═════ PASSAGE SHOWN ═════

The literature reveals that most of the waste in developing countries comes from the automobiles (Rathore et al. 2011 ; Govindan et al. 2016 ), and out of the total automobile waste, most of the waste comes in the form of tires. There are several barriers faced during the remanufacturing these wastes (Govindan et al. 2016 ). Around the world, only few studies have been carried out for the tire industries and these studies are focused on analyzing the profitability of car and truck tire remanufacturing (Lebreton and Tuma 2006 ), system design for tire reworking (Sasikumar et al. 2010 ), value analysis for scrap tires in cement industries (de Souza and Márcio de Almeida 2013 ), and analyzing the factors for end-of-life management (Kannan et al. 2014 ). In addition, some researchers proposed methodologies for improving the process in tire-manufacturing companies out of which few industries implemented lean and six-sigma methodologies (Gupta et al. 2012 , 2013 ; Visakh and Aravind 2014 ; Wojtaszak and Biały 2015 ). Other studies also found implementing just in time (Beard and Butler 2000 ) and Kanban (Mukhopadhyay and Shanker 2005 ).

However, numerous studies are available for process improvement in the automobile industries using various methods (Dangayach and Deshmukh 2001a , b ; Chen et al. 2005 ; Dangayach and Deshmukh 2004a , b , 2005 ; Laosirihongthong and Dangayach 2005a , b ; Sharma et al. 2005 ; Radha Krishna and Dangayach 2007 ; Krishna et al. 2008 ; Cakmakci 2009 ; Prabhushankar et al. 2009 ; Mathur et al. 2011 ; Dhinakaran et al. 2012 ; Dangayach and Bhatt 2013 ; Muruganantham et al. 2013 ; Sharma and Rao 2013 ; Kumar and Kumar 2014 ; Venkatesh et al. 2014 ; Surange 2015 ; Bhat et al. 2016 ; Dangayach et al. 2016 ; Jain et al. 2016 ; Gidwani and Dangayach 2017 ; Meena et al. 2017 ).

A review of the literature shows that the DMAIC method is the superb practice for improving the process capability in automobile industries. Hence, the current research concentrates on the use of DMAIC method aimed for process capability enhancement of the bead splice appearing in a tire-manufacturing industry.

═════ RECORDS SHOWN ═════

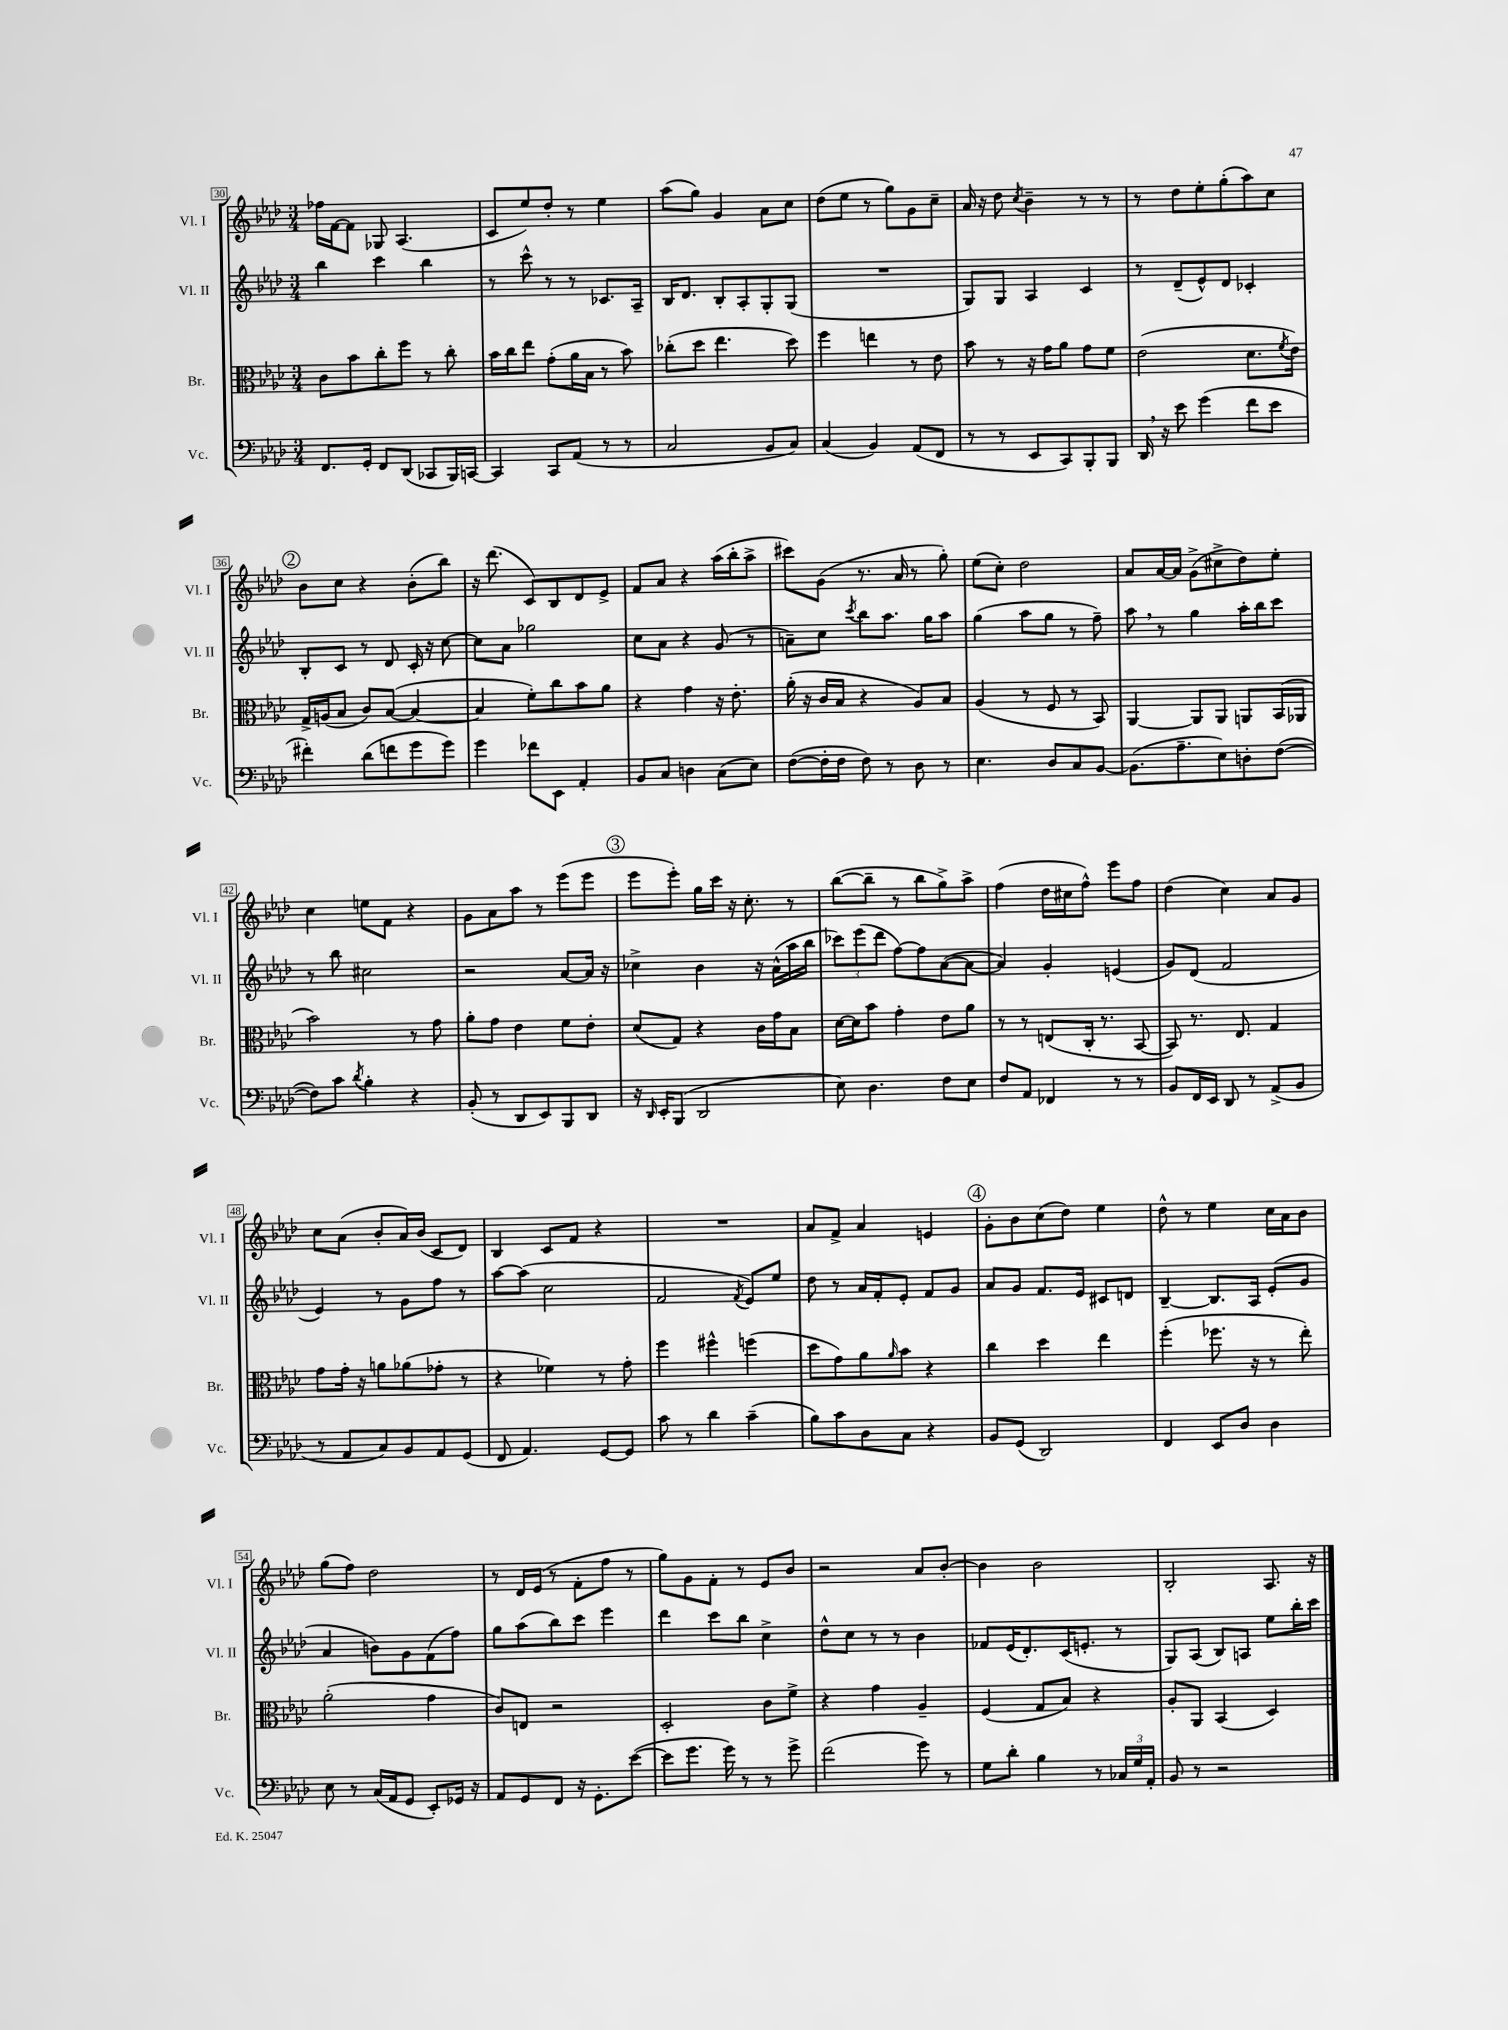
<<
\new StaffGroup <<
\new Staff = "s0" \with { instrumentName = "Vl. I" shortInstrumentName = "Vl. I" } {
    \clef treble \key aes \major \numericTimeSignature \time 3/4
    fes''16 f'16~ f'8 ges8 aes4.( |
    c'8 ees''8) des''8-. r8 ees''4 |
    aes''8( g''8) g'4 aes'8 c''8 |
    des''8( ees''8 r8 g''8) g'8 c''8-- |
    aes'16 r16 des''8 \acciaccatura { c''8 } bes'4-- r8 r8 |
    r8 des''8 ees''8-. g''8-.( aes''8) c''8 |
    \mark \markup { \circle "2" } bes'8 c''8 r4 bes'8-.( bes''8) |
    r16 des'''8.( c'8) bes8 des'8 ees'8-> |
    f'8 aes'8 r4 aes''16( bes''16-. aes''8-> |
    cis'''8) g'8( r8. aes'16 r8 g''8-.) |
    ees''8( c''8-.) des''2 |
    aes'8 aes'16~ aes'16 g'8->( cis''8-> des''8) ees''8-. |
    c''4 e''8 f'8 r4 |
    g'8 aes'8 aes''8 r8 ees'''8( ees'''8 |
    \mark \markup { \circle "3" } ees'''8 ees'''8-.) g''16 c'''16 r16 c''8.-. r8 |
    bes''8~( bes''8-- r8 bes''8 g''8->) aes''8-> |
    f''4( des''16 cis''16 f''8-^) ees'''8 f''8 |
    des''4( c''4) aes'8 g'8 |
    c''8 aes'8( bes'8-. aes'16) bes'16( c'8 des'8) |
    bes4 c'8 f'8 r4 |
    R2. |
    aes'8 f'8-> aes'4 e'4 |
    \mark \markup { \circle "4" } g'8-. bes'8 c''8( des''8) ees''4 |
    des''8-^ r8 ees''4 c''16 aes'16 bes'8 |
    g''8( f''8) des''2 |
    r8 des'16 ees'16( r8 f'8-. f''8 r8 |
    g''8) g'8 f'8-. r8 ees'8 bes'8 |
    r2 aes'8 bes'8~-. |
    bes'4 bes'2 |
    bes2-. aes8. r16 \bar "|." |
}
\new Staff = "s1" \with { instrumentName = "Vl. II" shortInstrumentName = "Vl. II" } {
    \clef treble \key aes \major \numericTimeSignature \time 3/4
    bes''4 c'''4 bes''4 |
    r8 c'''8-^ r8 r8 ces'8. aes16-- |
    bes16 des'8. bes8-. aes8-. g8-. g8( |
    R2. |
    g8) g8 aes4 c'4 |
    r8 des'8--( ees'8-^) des'8 ces'4-. |
    \mark \markup { \circle "2" } bes8-. c'8 r8 des'8 c'16-. r16 c''8~ |
    c''8 aes'8 ges''2 |
    c''8 aes'8 r4 g'8( r8 |
    a'8--) c''8 \acciaccatura { c'''8 } bes''8 aes''8. g''16 aes''8 |
    g''4( aes''8 g''8 r8 f''8--) |
    aes''8 \breathe r8 g''4 aes''16-. bes''16 c'''8 |
    r8 bes''8 cis''2 |
    r2 aes'8~ aes'16 r16 |
    \mark \markup { \circle "3" } ces''4-> bes'4 r16 aes'16-^( aes''16 bes''16 |
    \tuplet 3/2 { ces'''8) ees'''8( des'''8 } f''8~) f''8 aes'8~( aes'8~ |
    aes'4) g'4-. e'4( |
    g'8) des'8( f'2 |
    ees'4) r8 g'8 f''8 r8 |
    aes''8~ aes''8( c''2 |
    f'2 \acciaccatura { f'8 } ees'8) ees''8 |
    des''8 r8 aes'16 f'16-. ees'8-. f'8 g'8 |
    \mark \markup { \circle "4" } aes'8 g'8 f'8. ees'16 cis'8 d'8 |
    bes4~-- bes8. aes16 ees'8-.( g'8 |
    aes'4 b'8) g'8 f'8( f''8) |
    g''8 aes''8( bes''8) c'''8 ees'''4 |
    des'''4 c'''8 bes''8 c''4-> |
    des''8-^ c''8 r8 r8 bes'4 |
    fes'8 ees'16( des'8.-.) c'16( e'8.-. r8 |
    g8) aes8( bes8) a8 ees''8 bes''16-. c'''16 \bar "|." |
}
\new Staff = "s2" \with { instrumentName = "Br." shortInstrumentName = "Br." } {
    \clef alto \key aes \major \numericTimeSignature \time 3/4
    c'8 bes'8 c''8-. f''8 r8 c''8-. |
    bes'16 c''16 ees''8 g'8-.( aes'16 bes16 r8 bes'8) |
    ces''8-.( des''8 ees''4. des''8) |
    f''4 e''4 r8 ees'8 |
    bes'8 r8 r16 g'16 aes'8 g'8 f'8 |
    ees'2( des'8. \acciaccatura { f'8 } ees'16) |
    \mark \markup { \circle "2" } g16-> a16( bes8 c'8) bes8~( bes4~ |
    bes4 f'8-.) c''8 bes'8 aes'8 |
    r4 g'4 r16 ees'8.-. |
    aes'16-.( r16 c'16 bes16 r4 aes8) bes8 |
    aes4( r8 f8 r8 bes,8) |
    aes,4~ aes,8 aes,8 a,8 bes,16( aes,16 |
    bes'2) r8 g'8 |
    aes'8-. g'8 ees'4 f'8 ees'8-. |
    \mark \markup { \circle "3" } des'8( g8) r4 c'16 g'16 bes8 |
    des'16~ des'16 bes'8 g'4-. ees'8 aes'8 |
    r8 r8 e8( c16-. r8. bes,8~ |
    bes,8) r8. ees8. g4 |
    g'8 g'16-. r16 a'8 aes'8( ges'8-. r8 |
    r4 fes'4) r8 g'8-. |
    f''4 fis''4-^ f''4( |
    des''8 g'8) aes'8 \grace { aes'16 } bes'8 r4 |
    \mark \markup { \circle "4" } c''4 des''4 ees''4 |
    f''4-.( fes''8. r16 r8 ees''8-.) |
    aes'2-.( g'4 |
    c'8) e8 r2 |
    des2-. c'8 f'8-> |
    r4 g'4 aes4-- |
    f4( g8 bes8) r4 |
    aes8-. aes,8 bes,4( des4) \bar "|." |
}
\new Staff = "s3" \with { instrumentName = "Vc." shortInstrumentName = "Vc." } {
    \clef bass \key aes \major \numericTimeSignature \time 3/4
    f,8. g,16-. f,8 des,8( ces,8 bes,,16) c,16~ |
    c,4 c,8 aes,8( r8 r8 |
    c2 bes,8 c8) |
    c4( bes,4) aes,8( f,8 |
    r8 r8 ees,8 c,8) bes,,8-. bes,,8 |
    des,16 \breathe r16 ees'8 g'4( f'8 ees'8 |
    \mark \markup { \circle "2" } fis'4-.) des'8( f'8 g'8 g'8) |
    g'4 fes'8 ees,8 aes,4-. |
    bes,8 c8 d4 c8( ees8) |
    f8~( f16-. f16 f8) r8 des8 r8 |
    ees4. des8 c8 bes,8~ |
    bes,8.( aes8.-- ees8) d8-. f8~( |
    f8) c'8 \acciaccatura { des'8 } bes4-. r4 |
    bes,8-.( r8 des,8 ees,8) bes,,8 des,8 |
    \mark \markup { \circle "3" } r16 \grace { des,16 } ees,16-. bes,,8( des,2 |
    ees8) des4. f8 ees8 |
    f8 aes,8 fes,4 r8 r8 |
    bes,8 f,16 ees,16 des,8 r8 aes,8->( bes,8 |
    r8 aes,8 c8) bes,8 aes,8 g,8( |
    f,8 aes,4.) g,8~ g,8 |
    c'8 r8 des'4 c'4--( |
    bes8) c'8 des8 c8 r4 |
    \mark \markup { \circle "4" } bes,8 g,8( des,2) |
    f,4 ees,8 des8 des4 |
    ees8 r8 c16( aes,16 g,8 ees,8-.) ges,16 r16 |
    aes,8 g,8 f,8 r16 g,8.-. ees'8~( |
    ees'8 g'8. g'16) r8 r8 g'8-> |
    f'2( g'8) r8 |
    g8 des'8-. bes4 r8 \tuplet 3/2 { ces16 g16 aes,16-. } |
    bes,8 r8 r2 \bar "|." |
}
>>
>>
\layout { \context { \Score currentBarNumber = #30 \override BarNumber.stencil = #(make-stencil-boxer 0.1 0.3 ly:text-interface::print) } }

═════

_EXERCISE SET_
a: According to the passage on tire industry research, which method does the literature show to be the best practice for improving process capability in automobile industries?
b: In the passage on tire industry research, write out everything from "A review of" down to "a tire-manufacturing industry.", substituting "tread joint" for "bead splice".
c: Extend the passage on tire industry research, picking up after its final sentence.

_PER-TASK OUTPUTS_
a: The DMAIC method.

b:
A review of the literature shows that the DMAIC method is the superb practice for improving the process capability in automobile industries. Hence, the current research concentrates on the use of DMAIC method aimed for process capability enhancement of the tread joint appearing in a tire-manufacturing industry.

c:
Methodology

In this study, the six-sigma DMAIC phases were applied to enhance the process capability (long term) for bead splice. In every phase of DMAIC method, a compound of both techniques qualitative as well as quantitative was utilized. The DMAIC steps followed in the current research are as follows:

In the first phase, the goals were defined to improve the current process. The most critical goals were acquired using the voice of customer (VOC) method. These goals would be helpful for the betterment of the company. In addition, the goals will direct to bring down the defect level and increase output for a specific process.

Without measuring the performance attributes, the process cannot be improved. Therefore, the ultimate target of measure phase was to establish a good measurement system to measure the process performance. Process capability index C pk was selected to measure the process performance. To compute the process capability index, observations of bead splice variation were taken and MINITAB (version 16.0) was used for analysis.

In the analyze phase, the process was analyzed to identify possible ways of bridging the gaps between the present quality performance of the process and the goal defined. In addition, it was started by determining the existing performance statistics obtained with the help of six-sigma quality tools (process capability index). The further analysis of these data was done for finding root cause of the problem using Ishikawa diagram.

In improvement phase, the alternative ways were searched creatively to do things better and faster at low cost. Different approaches (i.e., project management, other planning and management tools, etc.) were used to establish the new approach and statistical methods were proposed for continuous improvement.

The improvement gained through the previous steps needs to be maintained for continuous success of the organization. Control phase was used to maintain these improvements in process. The new process/improved process was proposed for sustaining the quality control in the organization.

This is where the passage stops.